In July of 2013, a group of young farmers who make up the DeKalb County Young Farmers and Ranchers organization were looking for a way to provide funds to help high school graduates in their area go to college. It seemed just about every kind of fundraiser had been tried in their county, and they were looking for something unique and different to get enough money for a scholarship. Since DeKalb County is known for Center Hill Lake and its abundant fishing, as well as its hunting resources, the group thought forming a contest around one of the area’s favorite hunting sports would be a good way to raise some cash for graduates.
During the summer, most of the locals and hunters in the area around DeKalb County enjoy frog gigging. Frog gigging requires you to take a flashlight, a frog gig, some good boots, and a buddy with a sack to visit a real wet area where frogs live. There, you harvest the frogs under the guidelines and rules of the area game warden, as well as the state of Tennessee. You can take no more than 20 frogs, and after your hunt, you can have some of the best eating from the frog legs you harvest. DeKalb County has some of the largest bullfrogs I’ve seen. Because of this, the idea of a “Giggin’ for Grads” contest was born – and it’s about one of the greatest ideas I’ve heard of.
As soon as a “Giggin’ for Grads” contest was announced, save the world and animal welfare groups got on social media to protest the young farmer’s efforts. A TV station out of Nashville even got in on the act. The fact that a group of young people were raising funds for college scholarships by means of a legal, decades old hunting sport – one regulated by Tennessee laws – and the harvesting of a product served on the tables of Nashville’s finest restaurants seemed to have not been very important in any of the news reports. The news only wanted to cover the controversy.
That first year, the protest groups acted uglier than warts on a frog. Their goal was to stop the contest, but their efforts seemed to have croaked.
The young farmer group held tough. The community held even tougher. Other young farmers joined them, and the contestant numbers grew from an expected 20-plus entries to almost 100 entries. Donations were sent from people in adjoining counties, and the scholarship fund grew to more than $1,000. Due to the efforts of the animal groups, more frogs were harvested that evening than planned, which made for a better frog leg supper to celebrate the event’s success.

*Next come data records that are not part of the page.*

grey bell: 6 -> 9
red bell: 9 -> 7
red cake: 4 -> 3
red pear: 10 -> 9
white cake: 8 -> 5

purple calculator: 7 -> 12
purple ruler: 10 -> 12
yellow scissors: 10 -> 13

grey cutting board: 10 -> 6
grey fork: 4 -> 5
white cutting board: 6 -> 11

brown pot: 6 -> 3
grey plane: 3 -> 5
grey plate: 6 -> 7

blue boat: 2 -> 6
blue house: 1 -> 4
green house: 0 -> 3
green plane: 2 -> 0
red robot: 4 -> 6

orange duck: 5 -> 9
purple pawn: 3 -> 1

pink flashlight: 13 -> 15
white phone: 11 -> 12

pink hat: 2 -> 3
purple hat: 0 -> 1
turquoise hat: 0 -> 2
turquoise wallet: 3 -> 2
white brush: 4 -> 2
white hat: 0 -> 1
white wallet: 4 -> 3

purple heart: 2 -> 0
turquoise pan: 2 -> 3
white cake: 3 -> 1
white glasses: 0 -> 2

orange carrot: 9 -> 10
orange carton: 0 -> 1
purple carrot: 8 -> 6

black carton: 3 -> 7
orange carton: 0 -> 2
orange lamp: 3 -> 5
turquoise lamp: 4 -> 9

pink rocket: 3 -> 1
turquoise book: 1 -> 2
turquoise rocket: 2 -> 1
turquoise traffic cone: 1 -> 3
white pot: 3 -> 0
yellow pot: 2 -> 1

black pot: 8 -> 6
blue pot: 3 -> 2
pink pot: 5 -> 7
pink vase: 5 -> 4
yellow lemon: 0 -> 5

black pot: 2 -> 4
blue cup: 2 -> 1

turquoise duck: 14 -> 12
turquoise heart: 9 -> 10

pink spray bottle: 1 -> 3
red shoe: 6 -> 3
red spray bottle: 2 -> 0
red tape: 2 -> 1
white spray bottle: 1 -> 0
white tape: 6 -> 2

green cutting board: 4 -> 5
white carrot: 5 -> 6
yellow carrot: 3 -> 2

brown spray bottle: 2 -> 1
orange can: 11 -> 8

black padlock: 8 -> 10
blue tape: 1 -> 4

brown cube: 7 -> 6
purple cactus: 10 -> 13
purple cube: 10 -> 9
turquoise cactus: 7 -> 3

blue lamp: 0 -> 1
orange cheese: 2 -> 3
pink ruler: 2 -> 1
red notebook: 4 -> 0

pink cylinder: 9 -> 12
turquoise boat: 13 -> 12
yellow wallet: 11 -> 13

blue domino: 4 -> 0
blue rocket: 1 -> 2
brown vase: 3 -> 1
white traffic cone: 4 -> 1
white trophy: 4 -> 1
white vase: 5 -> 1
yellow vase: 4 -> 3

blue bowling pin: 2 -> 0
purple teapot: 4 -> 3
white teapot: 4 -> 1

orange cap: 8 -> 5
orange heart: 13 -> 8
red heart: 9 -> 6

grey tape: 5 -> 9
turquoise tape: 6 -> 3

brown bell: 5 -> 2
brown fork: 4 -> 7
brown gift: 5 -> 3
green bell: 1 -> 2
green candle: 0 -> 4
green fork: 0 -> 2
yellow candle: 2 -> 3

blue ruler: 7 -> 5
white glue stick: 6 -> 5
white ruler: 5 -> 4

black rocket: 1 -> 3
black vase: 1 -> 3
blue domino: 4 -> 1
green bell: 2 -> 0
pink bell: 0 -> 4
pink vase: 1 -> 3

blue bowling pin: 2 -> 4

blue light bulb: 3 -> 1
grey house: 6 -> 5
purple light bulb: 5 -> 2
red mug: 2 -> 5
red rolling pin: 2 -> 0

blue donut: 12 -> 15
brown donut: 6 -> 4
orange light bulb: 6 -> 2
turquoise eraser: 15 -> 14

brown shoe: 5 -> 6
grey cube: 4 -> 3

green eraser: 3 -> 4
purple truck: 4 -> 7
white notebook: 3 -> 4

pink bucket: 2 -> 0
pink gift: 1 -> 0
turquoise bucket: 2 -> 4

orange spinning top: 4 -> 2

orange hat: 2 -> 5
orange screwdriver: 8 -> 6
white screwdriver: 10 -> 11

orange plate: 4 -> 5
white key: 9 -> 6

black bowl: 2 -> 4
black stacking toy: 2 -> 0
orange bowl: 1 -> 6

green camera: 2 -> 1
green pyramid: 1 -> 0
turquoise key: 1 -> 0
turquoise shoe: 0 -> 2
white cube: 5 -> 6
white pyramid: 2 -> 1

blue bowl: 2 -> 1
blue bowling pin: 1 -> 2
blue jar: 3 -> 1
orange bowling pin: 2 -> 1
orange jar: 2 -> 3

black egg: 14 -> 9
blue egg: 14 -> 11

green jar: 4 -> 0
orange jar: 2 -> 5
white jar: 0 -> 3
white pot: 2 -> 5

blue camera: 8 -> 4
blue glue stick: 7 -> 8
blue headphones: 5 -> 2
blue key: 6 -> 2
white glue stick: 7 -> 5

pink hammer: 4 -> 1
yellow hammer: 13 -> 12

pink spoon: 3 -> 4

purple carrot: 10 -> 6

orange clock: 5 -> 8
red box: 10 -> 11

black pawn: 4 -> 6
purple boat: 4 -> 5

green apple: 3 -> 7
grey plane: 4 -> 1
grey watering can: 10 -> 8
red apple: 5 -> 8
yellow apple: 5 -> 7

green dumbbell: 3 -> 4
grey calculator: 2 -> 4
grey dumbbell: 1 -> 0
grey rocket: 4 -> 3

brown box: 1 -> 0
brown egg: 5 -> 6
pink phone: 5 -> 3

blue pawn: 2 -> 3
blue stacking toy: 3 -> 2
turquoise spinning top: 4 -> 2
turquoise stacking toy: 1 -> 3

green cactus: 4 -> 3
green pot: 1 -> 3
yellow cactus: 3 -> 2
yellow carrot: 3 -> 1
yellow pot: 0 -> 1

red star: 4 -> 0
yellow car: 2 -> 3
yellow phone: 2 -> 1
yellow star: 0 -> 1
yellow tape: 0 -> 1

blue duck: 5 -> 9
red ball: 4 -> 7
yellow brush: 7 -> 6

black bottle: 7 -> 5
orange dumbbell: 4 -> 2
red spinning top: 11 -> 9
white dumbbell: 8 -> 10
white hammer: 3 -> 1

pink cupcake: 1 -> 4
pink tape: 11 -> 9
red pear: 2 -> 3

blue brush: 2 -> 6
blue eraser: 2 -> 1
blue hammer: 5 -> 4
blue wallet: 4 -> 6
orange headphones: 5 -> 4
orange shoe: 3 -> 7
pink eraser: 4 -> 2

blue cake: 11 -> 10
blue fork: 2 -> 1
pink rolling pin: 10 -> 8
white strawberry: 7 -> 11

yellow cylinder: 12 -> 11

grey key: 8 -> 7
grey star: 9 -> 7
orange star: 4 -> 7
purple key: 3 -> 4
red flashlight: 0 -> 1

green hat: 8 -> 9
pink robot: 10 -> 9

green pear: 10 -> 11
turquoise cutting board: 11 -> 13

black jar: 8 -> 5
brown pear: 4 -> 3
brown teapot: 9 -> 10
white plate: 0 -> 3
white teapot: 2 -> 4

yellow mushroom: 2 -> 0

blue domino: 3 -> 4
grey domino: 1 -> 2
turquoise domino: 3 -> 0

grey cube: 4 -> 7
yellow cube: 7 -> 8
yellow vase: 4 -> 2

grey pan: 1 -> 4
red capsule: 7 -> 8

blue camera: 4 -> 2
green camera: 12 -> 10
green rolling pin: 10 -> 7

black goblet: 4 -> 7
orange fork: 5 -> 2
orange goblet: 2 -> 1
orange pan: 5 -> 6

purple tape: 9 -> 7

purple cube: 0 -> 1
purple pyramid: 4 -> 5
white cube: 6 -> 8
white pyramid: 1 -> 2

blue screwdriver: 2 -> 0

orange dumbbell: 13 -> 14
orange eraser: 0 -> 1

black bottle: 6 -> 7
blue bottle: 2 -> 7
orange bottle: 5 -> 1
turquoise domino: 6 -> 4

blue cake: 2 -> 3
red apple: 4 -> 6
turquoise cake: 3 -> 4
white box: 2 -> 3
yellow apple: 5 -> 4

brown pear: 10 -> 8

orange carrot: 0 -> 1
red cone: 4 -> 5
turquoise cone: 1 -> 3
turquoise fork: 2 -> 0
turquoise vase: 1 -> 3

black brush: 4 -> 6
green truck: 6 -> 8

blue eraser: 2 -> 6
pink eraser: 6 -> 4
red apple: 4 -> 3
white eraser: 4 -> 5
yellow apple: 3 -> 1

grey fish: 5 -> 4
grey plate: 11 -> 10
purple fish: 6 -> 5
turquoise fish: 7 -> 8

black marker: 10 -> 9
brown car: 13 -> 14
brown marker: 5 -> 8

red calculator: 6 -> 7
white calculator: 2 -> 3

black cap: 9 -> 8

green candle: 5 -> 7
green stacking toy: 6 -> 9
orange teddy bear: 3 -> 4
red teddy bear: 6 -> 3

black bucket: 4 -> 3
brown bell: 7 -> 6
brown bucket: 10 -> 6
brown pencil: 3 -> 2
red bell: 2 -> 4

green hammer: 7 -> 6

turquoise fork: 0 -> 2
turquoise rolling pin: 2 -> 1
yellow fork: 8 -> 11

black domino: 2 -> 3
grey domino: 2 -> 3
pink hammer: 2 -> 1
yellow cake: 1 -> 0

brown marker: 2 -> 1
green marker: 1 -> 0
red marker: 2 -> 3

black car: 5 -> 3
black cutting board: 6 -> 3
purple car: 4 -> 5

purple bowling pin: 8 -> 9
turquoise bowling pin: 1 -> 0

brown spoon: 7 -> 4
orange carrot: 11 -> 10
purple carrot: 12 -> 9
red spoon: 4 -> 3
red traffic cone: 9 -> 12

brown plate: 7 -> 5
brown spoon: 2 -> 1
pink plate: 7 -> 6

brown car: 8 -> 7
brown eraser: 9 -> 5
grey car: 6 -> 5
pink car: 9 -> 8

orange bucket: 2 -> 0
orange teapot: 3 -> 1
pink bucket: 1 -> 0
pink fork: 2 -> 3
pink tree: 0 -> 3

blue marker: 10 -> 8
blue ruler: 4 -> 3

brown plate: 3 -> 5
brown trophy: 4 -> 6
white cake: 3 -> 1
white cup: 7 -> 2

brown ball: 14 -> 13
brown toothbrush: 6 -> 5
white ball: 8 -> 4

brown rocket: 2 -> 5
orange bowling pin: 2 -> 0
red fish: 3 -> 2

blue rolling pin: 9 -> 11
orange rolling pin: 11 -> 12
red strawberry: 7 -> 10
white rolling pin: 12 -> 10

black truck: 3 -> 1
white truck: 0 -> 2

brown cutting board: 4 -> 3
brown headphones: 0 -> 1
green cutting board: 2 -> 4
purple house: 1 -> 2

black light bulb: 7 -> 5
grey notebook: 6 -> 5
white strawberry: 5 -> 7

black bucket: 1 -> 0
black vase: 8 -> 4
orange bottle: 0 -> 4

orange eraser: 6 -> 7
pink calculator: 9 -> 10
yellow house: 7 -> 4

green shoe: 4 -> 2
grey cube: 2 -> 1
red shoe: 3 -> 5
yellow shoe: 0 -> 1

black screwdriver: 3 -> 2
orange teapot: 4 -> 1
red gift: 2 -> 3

I hear that if you want to donate this year, you can send your donations to: DeKalb County Young Farmers and Ranchers, 865 South Congress Blvd., Smithville, TN 37166.
Instead of the hundreds who were to protest in Smithville that night in July of 2013, only four showed up with their signs. The young farmers supplied them with water and food, as well as kindness. Later in the night, about five more arrived, but as one young farmer said, “Everyone is welcome to their opinion, but not their way.”
Once again, on June 19, the DeKalb County Young Farmers and Ranchers will be holding their event to raise money for scholarships. I spoke with a representative from the YF&R group, and she says they’re already receiving calls from animal cruelty groups making all kinds of threats, including bodily harm to humans.
The email I received only quoted scripture, and came from the state of California. I’m just impressed that we have young people willing to stand their ground on something they think is right to help someone else go to college no matter the threats.